- ABOUT THIS TASK
Copy out the text of each of the entries below word for word, omitting the pictures.

- DATA
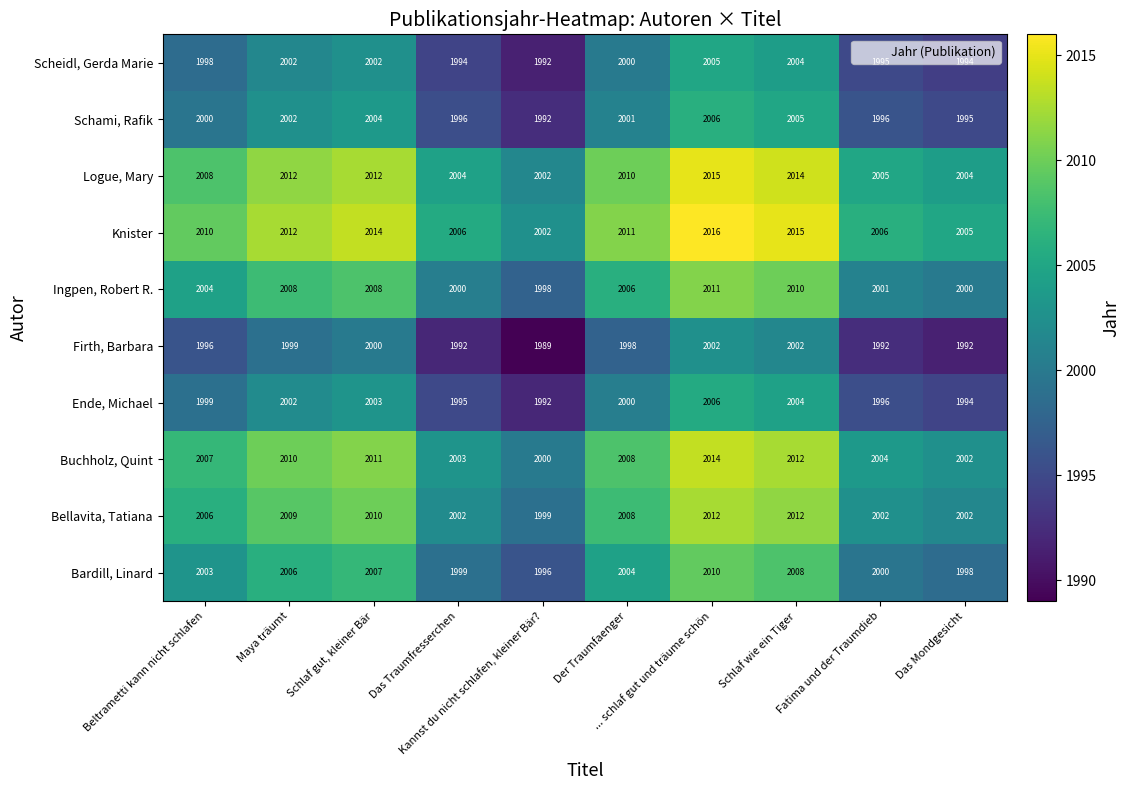

What is the maximum value shown in the chart?

2016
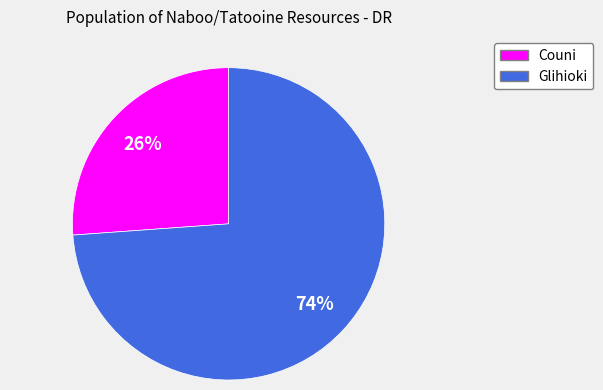

The Glihioki slice represents 74% of the pie. True or false?

True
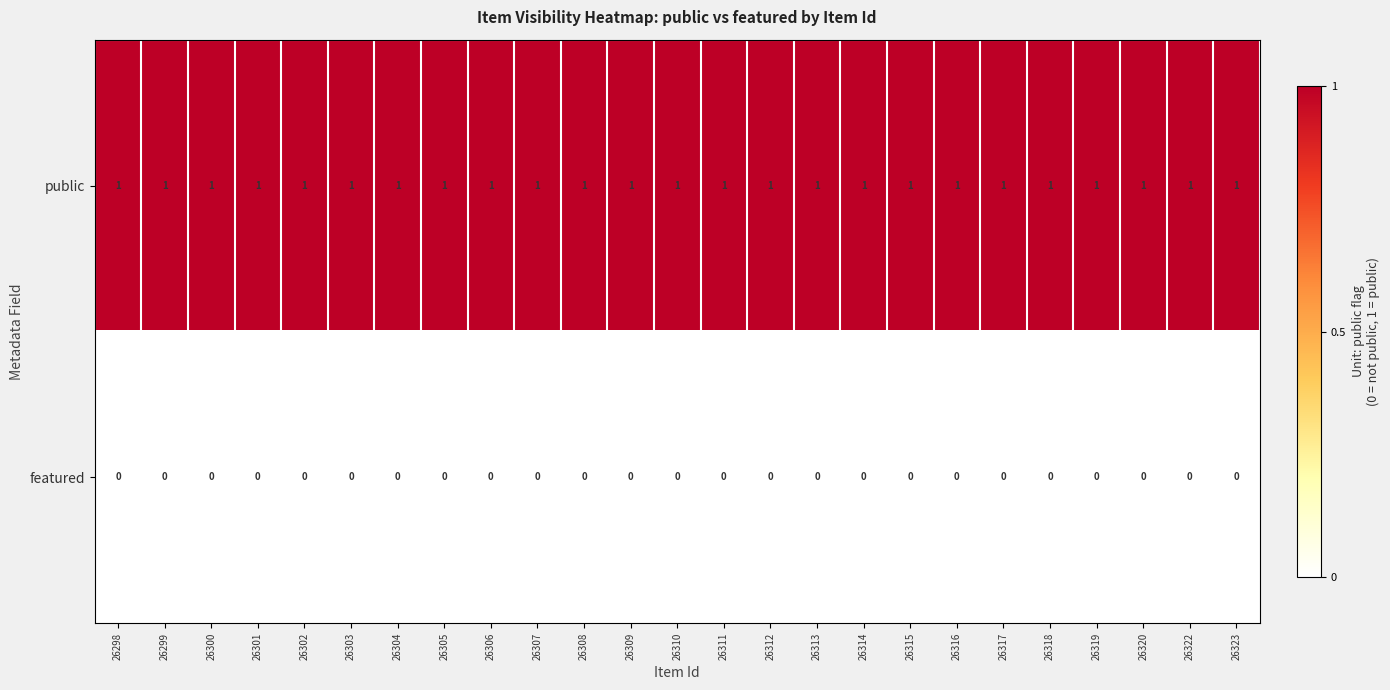

Is it true that public equals 1 at 26299?

True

- SOLUTION TO THIS PROBLEM
What is the maximum value shown in the chart?

2016

The Glihioki slice represents 74% of the pie. True or false?

True

Is it true that public equals 1 at 26299?

True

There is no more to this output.